A fraudadora do Instituto Nacional do Seguro Social (INSS) Jorgina de Freitas, condenada por desviar US$ 114 milhões, poderá sair da prisão duas vezes por mês, sem escolta policial, para visitar a família. O benefício foi concedido porque a ex-advogada já recebeu benefício de progressão para o regime semi-aberto, por ter cumprido um sexto de sua a pena e ter bom comportamento.Jorgina também poderá sair no dia de seu aniversário, na Páscoa, Dia das Mães e Dia dos Pais, saindo às 6h e retornando às 22h, e ainda no Natal e no Ano Novo, quando poderá dormir em casa. Segundo despacho do presidente do Tribunal de Justiça, desembargador Miguel Pachá, Jorgina deveria estar cumprindo pena numa unidade prisional destinada a presas em regime semi-aberto, graças a uma decisão do Supremo Tribunal Federal (STF) de dezembro do ano passado. Mas continua no presídio feminino Nelson Hungria, no complexo da Frei Caneca, que só permite regime fechado, porque não há vagas no instituto Romeiro Neto, onde ela deveria ficar. A ex-advogada foi transferida para o Nelson Hungria em maio de 2002, depois de perder as regalias que tinha com a cassação de seu registro profissional pela Ordem dos Advogados do Brasil (OAB).

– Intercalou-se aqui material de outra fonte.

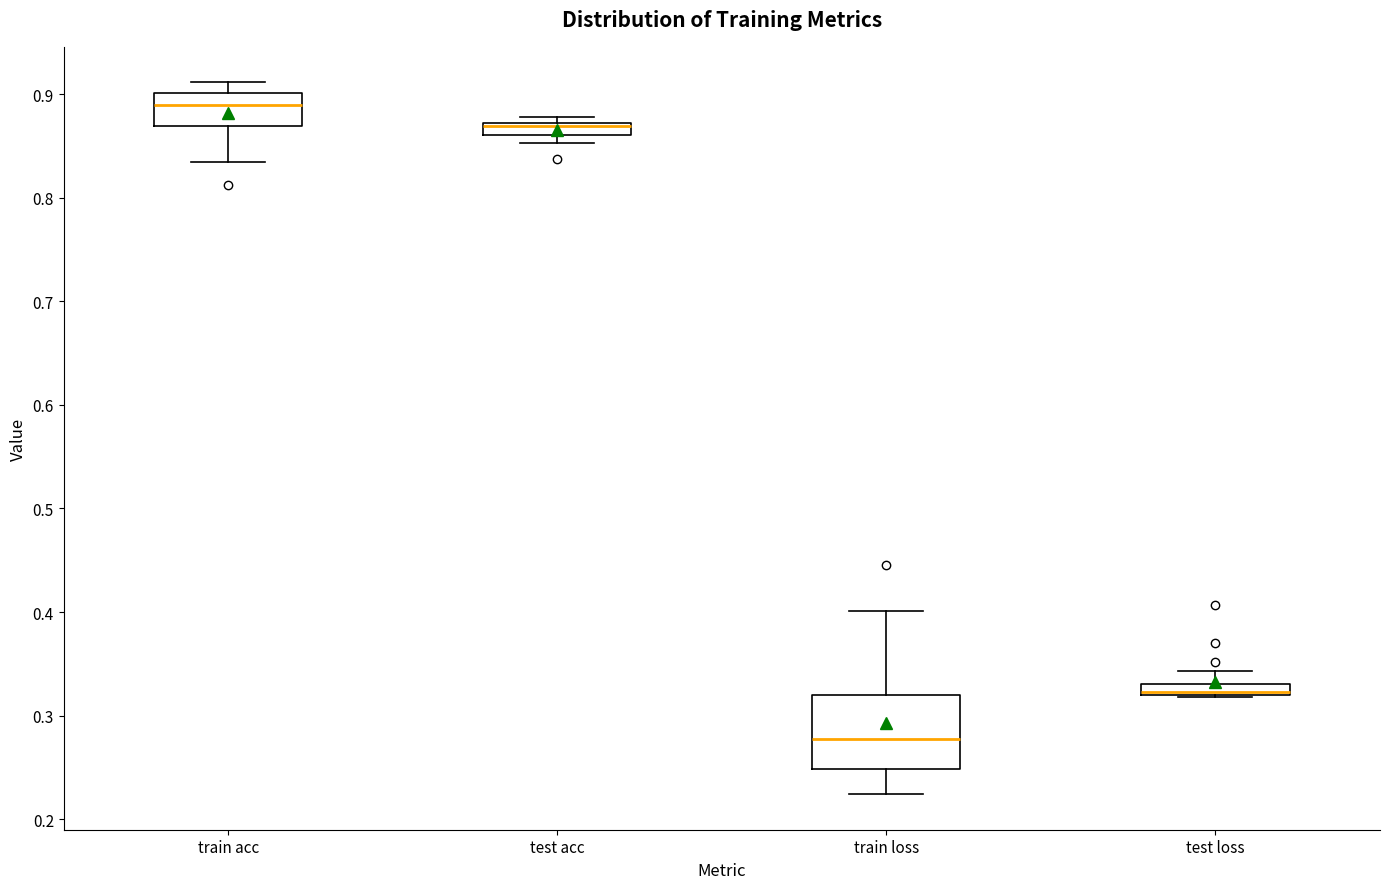

Comparing the boxes themselves (not the whiskers), which one is the tallest?

train loss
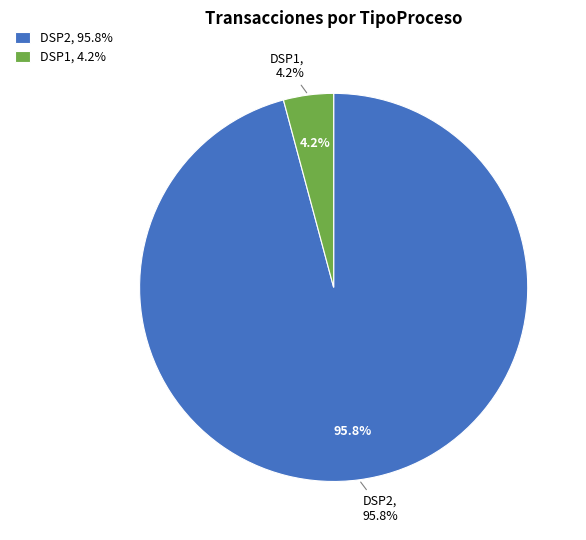

How much of the chart is everything except DSP1?

95.8%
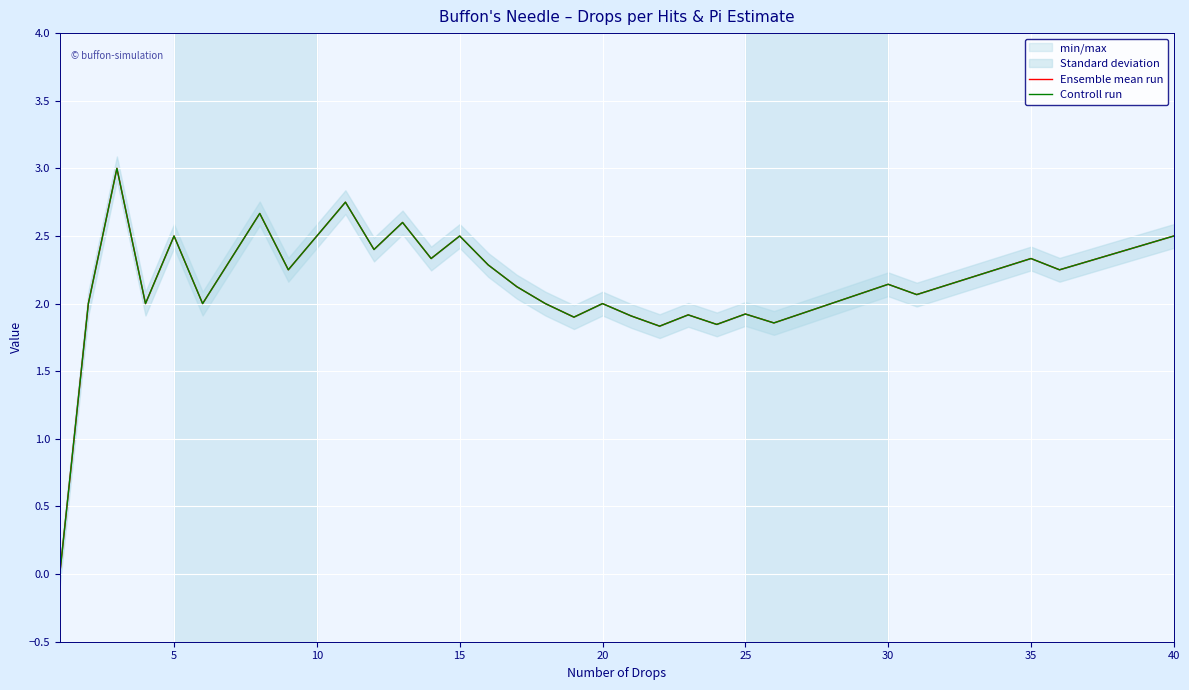

What are all the series names shown in the legend?

Ensemble mean run, Controll run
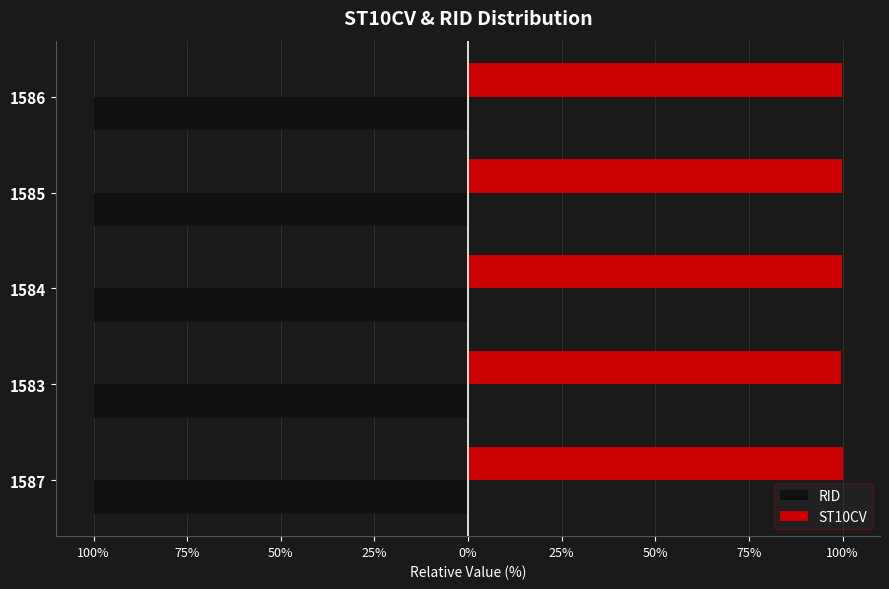

What are all the series names shown in the legend?

RID, ST10CV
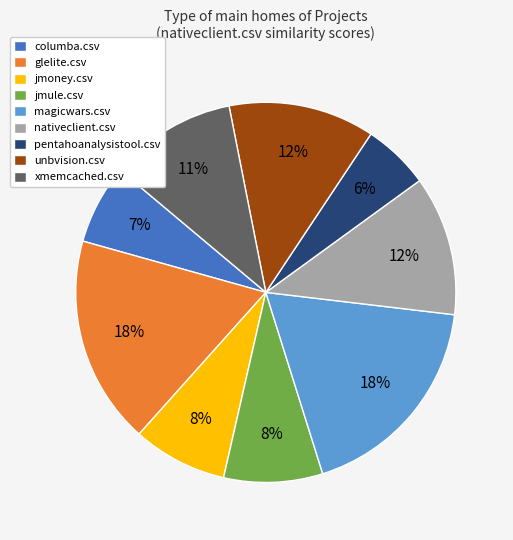

Do jmule.csv and columba.csv together represent more than half of the pie?

No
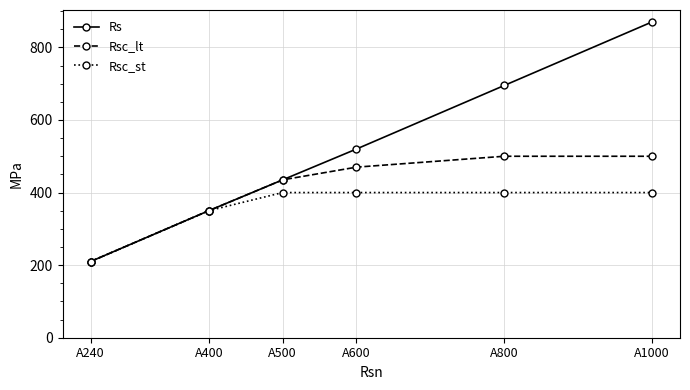

How many distinct data groups are displayed?

3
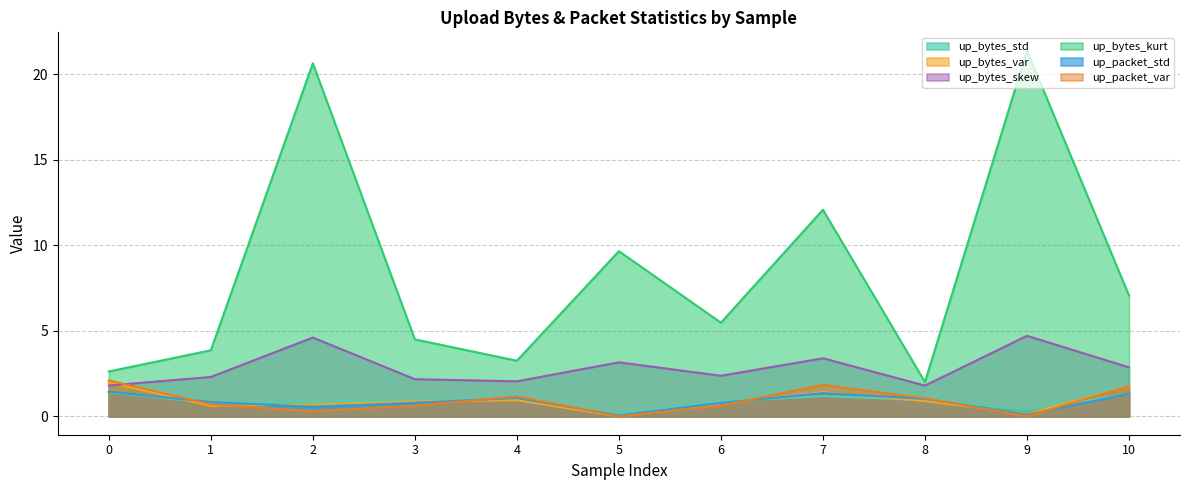

What is the value of the up_bytes_kurt point at the 8th from the left?

12.1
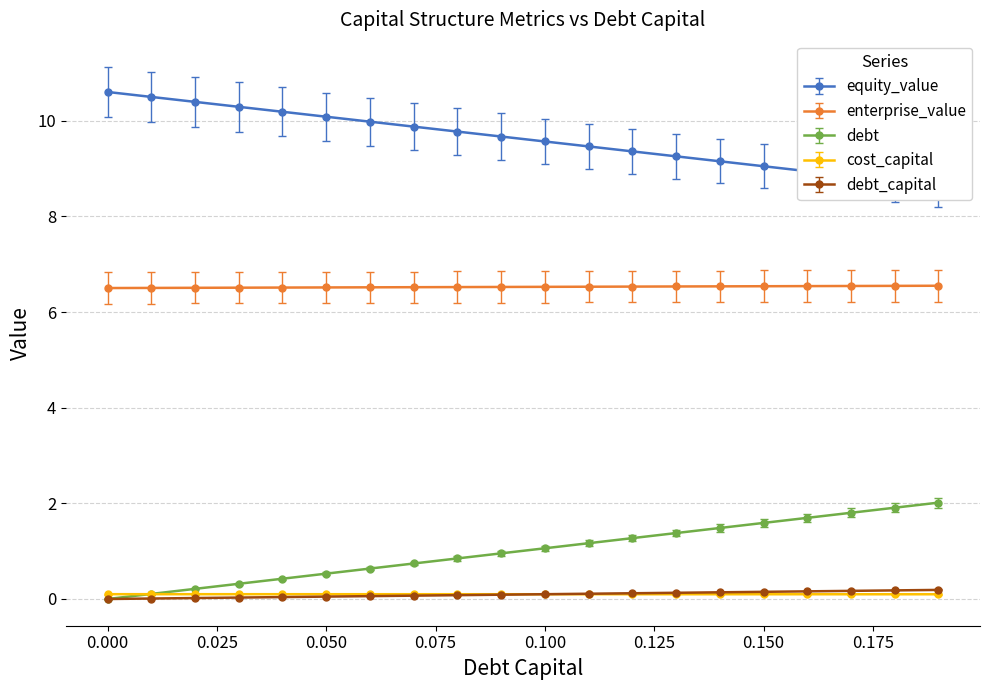

Is this an area chart (filled region under the line)?

No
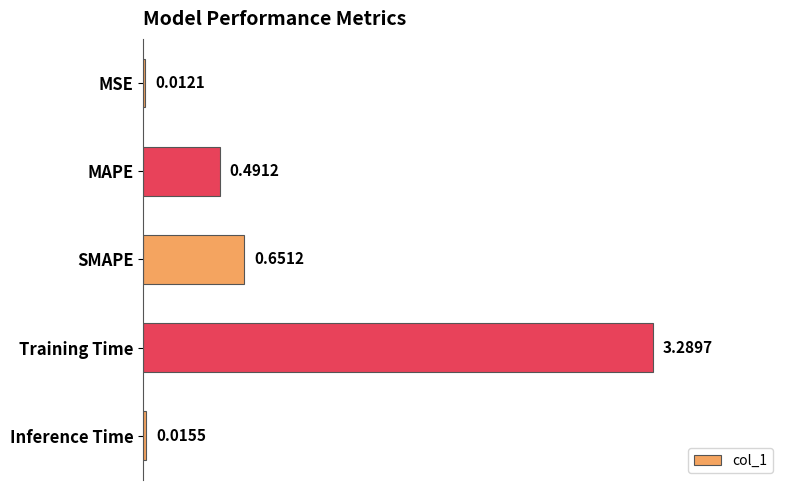

At which category does the chart reach its peak across all series?

Training Time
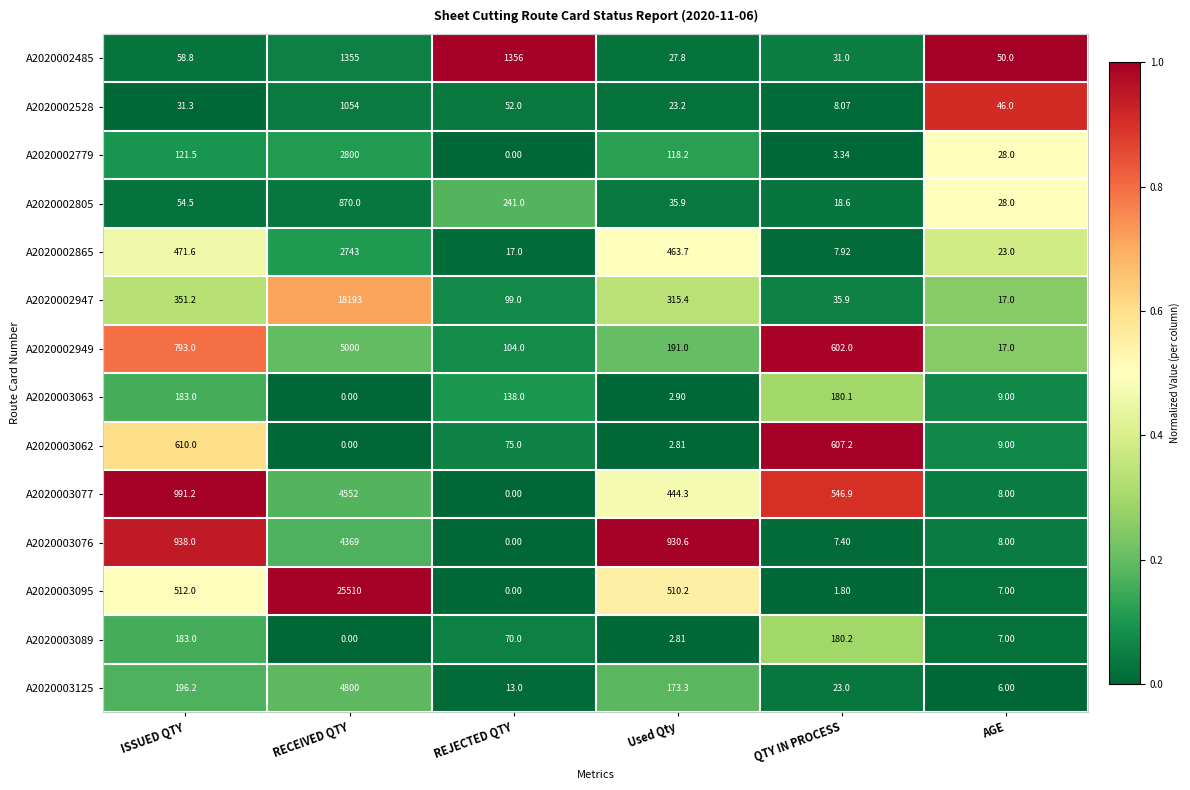

Count the number of data series in this chart.

14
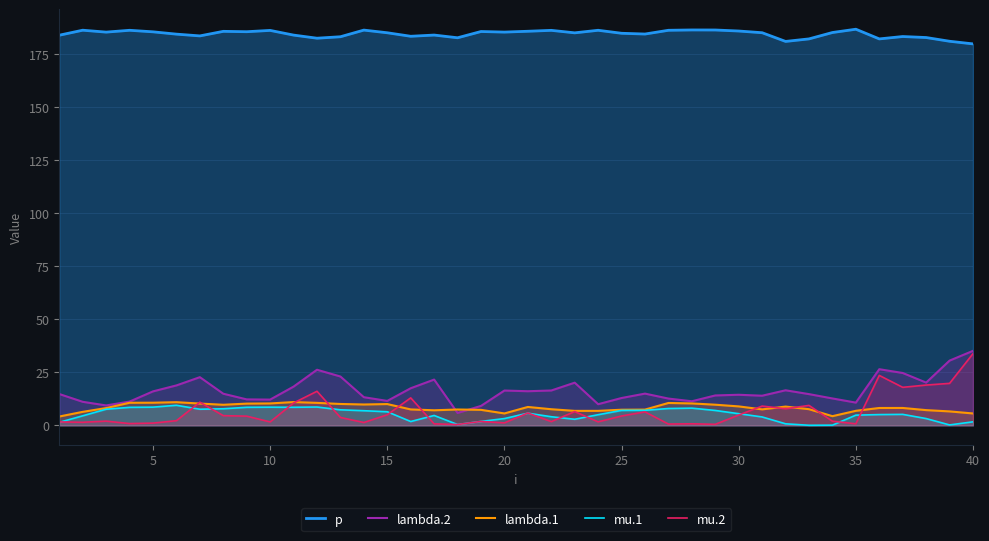

How many distinct data groups are displayed?

5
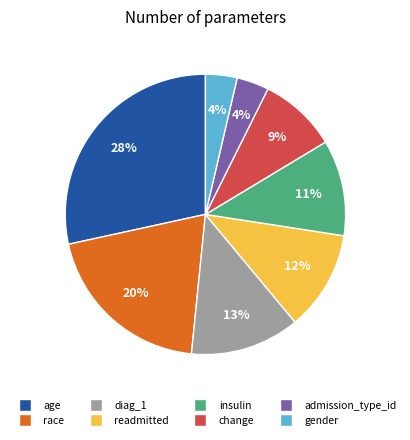

Does any single category account for the majority?

No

Desde então, divide uma cela com outras treze mulheres. A fraudadora ficou foragida durante cinco anos, tempo em que morou nos Estados Unidos e na Costa Rica. Em novembro de 1997, entregou-se à Justiça costa riquenha e, no ano seguinte, foi extraditada para o Brasil, para cumprir 12 anos de prisão por peculato. O esquema montado por Jorgina e seu grupo desviou recursos do INSS simulando grandes indenizações por acidente de trabalho. A quadrilha foi descoberta em conseqüência de uma auditoria realizada em 1992 por técnicos do próprio instituto, que encontraram irregularidades em 44 mil carnês de benefício.